Objectives of the Industrial Water Corridor
The main objective of the corridor would be to transport various finished products, including steel, aluminium, sponge iron, and fertilizers.
The corridor project will ease congestion and alleviate pressure on the current rail and road infrastructure in a region that houses multiple mines, steel plants, and fertilizer plants.
The proposed corridor will serve as a connection for four major industrial clusters in Odisha.
These clusters are home to prominent companies in the power, electricity, and fertilizer sectors — such as Jindal Steel and Power, Adani Enterprises, Tata Steel, ArcelorMittal, National Aluminium Co, NTPC, and Indian Farmers Fertiliser Cooperative.
Over the last few years, the Indian government has prioritised multi-modal transportation with initiatives like the Gati Shakti National Master Plan (NMP) and the National Logistics Policy (NLP).
As part of this, there has been a significant emphasis on the development and utilisation of inland waterways for transporting large quantities of goods, including coal, in India.
Coal Transportation Through Waterways
Based on data provided by the MoPSW, there has been a compounded annual growth of 16.71 per cent in the transportation of coal via inland waterways since 2019.

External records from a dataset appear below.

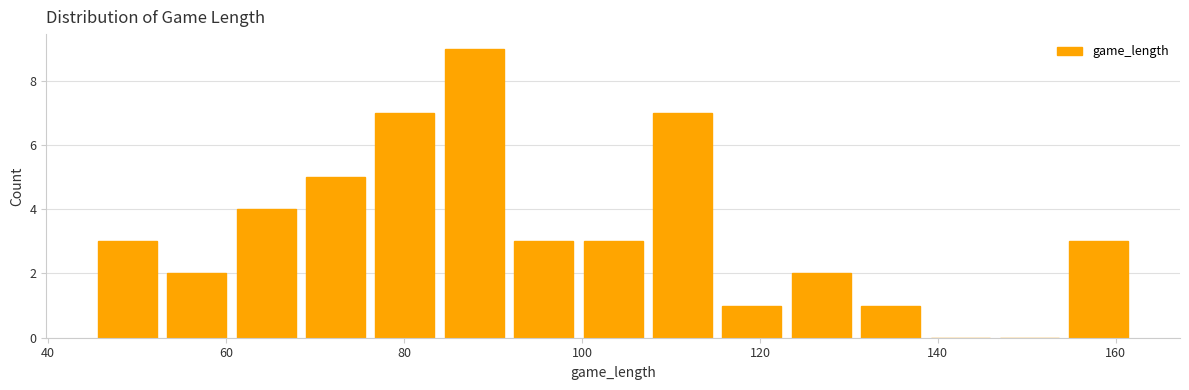

Read against the x-axis, roughly where is the centre of the tallest bar?

88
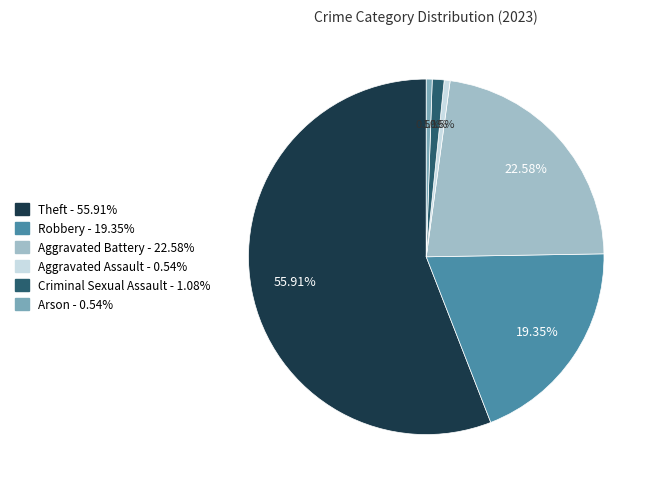

To the nearest percent, what is the difference between the Arson and Aggravated Battery slice percentages?

22%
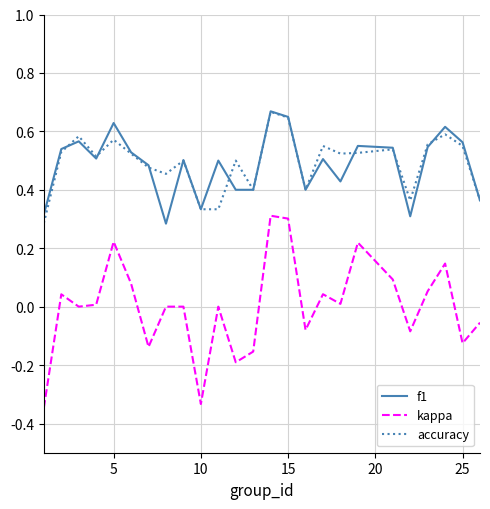

True or false: f1 and kappa cross at least once.

False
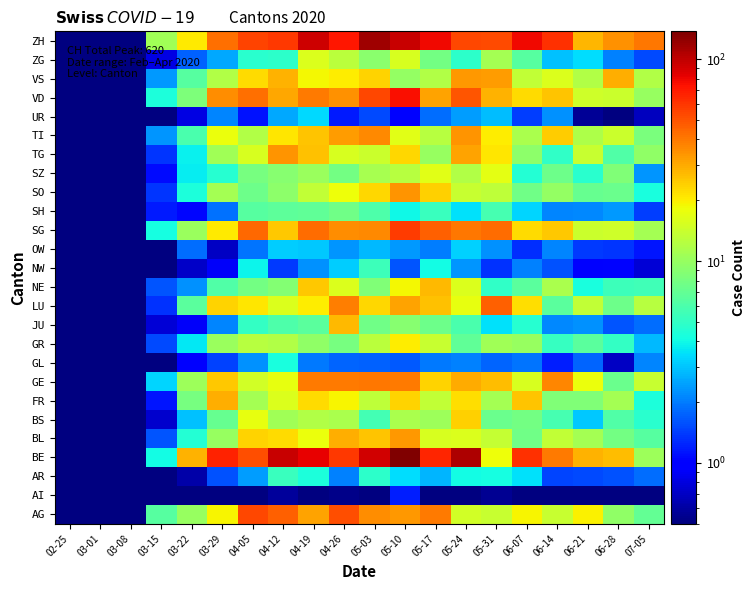

Rank the series by their maximum value, from lowest to highest.

AI, OW, UR, GL, AR, NW, SH, ZG, SZ, GR, BS, NE, JU, FR, VS, BL, SO, TG, TI, GE, LU, AG, SG, VD, ZH, BE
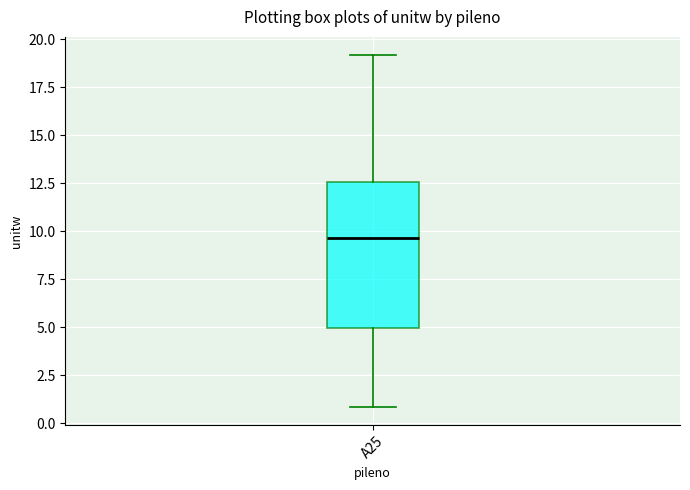

Transcribe this box plot: give where the median line is, the range the box spans, and where the two whiskers end, as read against the y-axis. The values are not printed on the chart, so give them approximately, as read against the axis.

median 9.5, box 5.0 to 12.5, whiskers 1.0 to 19.0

The volume increased from 18.96 million tonnes in FY19 to 30.61 million tonnes in FY22. This growth indicates the growing acceptance and effectiveness of utilising inland waterways for coal transportation.
The MoPSW has set a target to transport 41.06 million tonne of coal through inland waterways in the current period, representing a 17 per cent increase.
Transporting goods through waterways costs around two-thirds of cost associated through railways and only half of what it would cost through road transportation.
The proposed corridor would also enable the smooth transportation of coal to power stations in the southern and western states of India — which have experienced power cuts due to coal shortages caused by the unavailability of railway rakes.
Currently, the transportation of coal to power stations is primarily managed by the state-owned Indian Railways.
According to reports, once the waterway becomes operational, both public and private companies will be invited to offer terminal and cargo services. A detailed project report is expected to be finalised within the next four to five months.